The account then goes on to note that 10 states and the District of Columbia have now legalized, with more likely to follow, implying an irresponsible leap into the unknown.
Only then do we reach the caveats — including that findings about teenage brains are “preliminary.”
David Nutt, neuropsychopharmacology professor at Imperial College in London, is quoted in the NBC story saying enlargement of gray matter “doesn’t seem to have a major impact on brain functioning, so while this study alone is not able to prove small amounts of cannabis negatively affect the brains of adolescents, this area of research is important and certainly worthy of further study.”
What the Reports Don’t Say
For a more critical look at these claims, we turned to Mitch Earleywine, a psychology professor at SUNY Albany and the author of “Understanding Marijuana: A New Look at the Scientific Evidence,” published by the University of Oxford Press in 2002.
“Careful examinations of brain research rarely make pithy headlines,” Earlywine told Cannabis Now. “The brain has thousands of parts. If we compare cannabis users to non-users on hundreds of them, we’re bound to find some difference by chance, much the way you’re bound to get five heads in a row if you flip a coin enough times.”
Earlywine said that previous research has suggested that cannabis users — especially those who start young and smoke every day — have deviant brain structure. “But one week, it’s the dorsal anterior of the cingulate cortex, then it’s the hippocampus, then the striatum, and this week it’s the orbitofrontal cortex,” he says. “At least two studies have now revealed increased connectivity in the brains of cannabis users, but we don’t hear much about that, do we?”
Earleywine portrayed a lack of transparency and rigor in studies such as the one now being touted, and challenged researchers to pre-register their studies on sites such as the one maintained by the Center for Open Science to make clear their hypotheses and methods in advance.
“If one of these groups wants to pre-register their hypotheses and specify the spot where they think the purported deficits are going to be before they start poking around looking in every single spot in the brain, I will believe the finding,” he said. “Until then, it’s just a bunch of monkeys with fancy machines taking pictures and looking at them every which way.”
A particular irony is that the now-touted findings come after years of mounting evidence of the capacity of cannabis to protect the brain, such as its efficacy in combating dementia. Scientists last year actually identified the mechanism by which cannabinoids slow the deterioration of neurons in the brain.
In a preliminary study issued by the Salk Institute for Biological Studies in California, scientists grew nerve cells taken from a human brain to study factors that influence levels of a toxic protein linked to Alzheimer’s disease. The team exposed the neurons to cannabis — finding that it cleared away the protein, reduced inflammation and allowed the brain cells to survive.

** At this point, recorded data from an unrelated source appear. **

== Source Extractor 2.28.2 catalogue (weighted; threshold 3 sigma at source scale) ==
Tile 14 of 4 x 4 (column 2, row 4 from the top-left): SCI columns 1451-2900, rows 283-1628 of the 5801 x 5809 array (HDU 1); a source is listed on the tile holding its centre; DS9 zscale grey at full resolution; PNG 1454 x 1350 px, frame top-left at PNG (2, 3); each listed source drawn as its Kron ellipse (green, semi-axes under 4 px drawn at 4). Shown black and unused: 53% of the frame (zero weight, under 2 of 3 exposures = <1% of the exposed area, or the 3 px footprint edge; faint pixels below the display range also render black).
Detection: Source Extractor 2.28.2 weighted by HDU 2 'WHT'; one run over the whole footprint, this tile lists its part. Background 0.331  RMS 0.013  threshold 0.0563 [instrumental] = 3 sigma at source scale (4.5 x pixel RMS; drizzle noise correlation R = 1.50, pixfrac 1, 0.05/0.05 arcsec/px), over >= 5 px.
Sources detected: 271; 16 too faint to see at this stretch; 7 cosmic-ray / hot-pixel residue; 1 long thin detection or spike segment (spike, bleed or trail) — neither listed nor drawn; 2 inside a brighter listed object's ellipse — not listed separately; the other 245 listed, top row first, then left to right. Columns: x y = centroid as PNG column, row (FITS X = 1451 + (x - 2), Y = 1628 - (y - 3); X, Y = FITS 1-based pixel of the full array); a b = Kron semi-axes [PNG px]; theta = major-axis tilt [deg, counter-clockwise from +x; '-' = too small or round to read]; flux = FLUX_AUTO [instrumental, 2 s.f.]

As so many times before, the scary headlines give a very selective view of the overall picture. And in any case, even the most damning findings do not constitute a case for continued prohibition, in Earleywine’s view.
“Let’s assume that heavy cannabis use is bad, particularly for teens,” he said. “OK. How many people deserve to go to jail for that? Then how would we keep cannabis out of the hands of teens? Should we leave the task to the underground market the way we have since 1937, or try to get a handle on the problem with regulated sales?”
It’s worth noting that at the end of the day, nobody is advocating in favor of teenage marijuana use. But, all things considered, it’s certainly worth examining where listening to fearmongering gets us, and whether or not that’s the best place for us — and for teenagers — to go.